Wasserstein For Documents

Implementation for our ECIR 2018 paper "Fast Cross-lingual Document Retrieval using Regularized Wasserstein Distance". The code in the repository implements the Wass and Entro_Wass models of our paper. The implementations heavily rely on:

Python Optimal Transport (POT) for calculating the wasserstein distances
Scikit-learn for extending the nearest neighbors classifier to provide a generic framework for using out method.

Running the code

To run the code, one first needs to download the Numberbatch embeddings we used in this paper. We provide a script to download the embeddings and extract those for a subset of languages, e.g., English and French. To do that, first clone the repository, move the the directory and execute the script:

git clone https://github.com/balikasg/WassersteinRetrieval
cd WassersteinRetrieval
bash get_embeddings.sh

This will take some time as it downloads the embeddings (1.1GB compressed), uncompresses it, filters English and French embeddings and removes the files that are not needed. It will output informative messages for its progress. It will create two files: concept_net_1706.300.en and concept_net_1706.300.fr, the containing the English and French word embeddings respectively. The scripts can be improved to read from the compressed file directly using pythons gzip module if need be.

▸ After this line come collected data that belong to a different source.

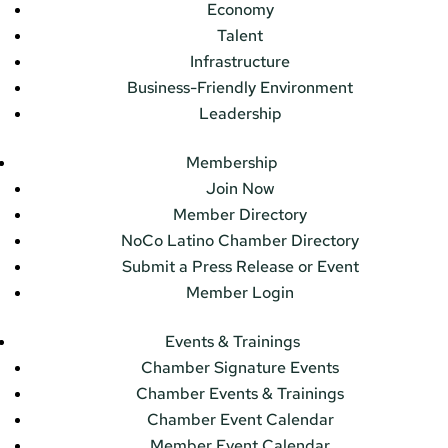
Economy
Talent
Infrastructure
Business-Friendly Environment
Leadership
Membership
Join Now
Member Directory
NoCo Latino Chamber Directory
Submit a Press Release or Event
Member Login
Events & Trainings
Chamber Signature Events
Chamber Events & Trainings
Chamber Event Calendar
Member Event Calendar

To run the cross-lingual retrieval experiments, run:

python emd.py concept_net_1706.300.en concept_net_1706.300.fr wiki_data/wikicomp.enfr.2k.en wiki_data/wikicomp.enfr.2k.fr 500 french

This runs the emd.py program with several arguments. The first two stand for the embeddings, the second two for the datasets where retrieval is performed, the fifth for the upper limit of words to be kept for each document (we used 500 for efficiency) and the last one for the second language (by default the first is english).

Citing

In case you use the model or the provided code, please cite our paper:

@InProceedings{balikas2018ecir,
  author    = {Georgios Balikas and Charlotte Laclau and Ievgen Redko and Massih-Reza Amini},
  title     = {Cross-lingual Document Retrieval using Regularized Wasserstein Distance},
  booktitle = {Proceedings of the 40th European Conference {ECIR} conference on Information Retrieval, {ECIR} 2018, Grenoble, France, March 26-29, 2018},
  year      = {2018}}

Timings

The code can be parallelized easily as one needs to calculate the distance of each query document with every document in the set of available documents. We have used pathos to parellize the calculations in the level of queries. Having N queries will send them to the available cores. In the figure below we illustrate the performance benefits when parallelizing the example of the section "Running the code", using 1,2,6,10,14,18 and 22 cores in a Intel(R) Xeon(R) CPU E5-2643 v3 @ 3.40GHz machine. Notice that Entro_Wass needs more time, but the difference is small when having more than 10 cores available. Also,Entro_Wass can be implemented with GPUs, but we did not have access to one while writing the paper.